▸ INSTRUCTION
Report every line in the listing that contains the string "pour".

▸ SOURCE MATERIAL
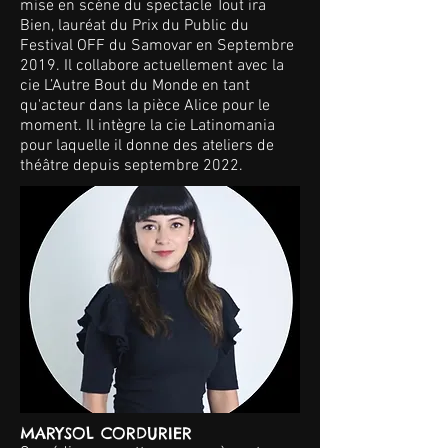
mise en scène du spectacle Tout ira
Bien, lauréat du Prix du Public du
Festival OFF du Samovar en Septembre
2019. Il collabore actuellement avec la
cie L’Autre Bout du Monde en tant
qu'acteur dans la pièce Alice pour le
moment. Il intègre la cie Latinomania
pour laquelle il donne des ateliers de
théâtre depuis septembre 2022.
MARYSOL CORDURIER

▸ RESPONSE TO THIS TASK
qu'acteur dans la pièce Alice pour le
pour laquelle il donne des ateliers de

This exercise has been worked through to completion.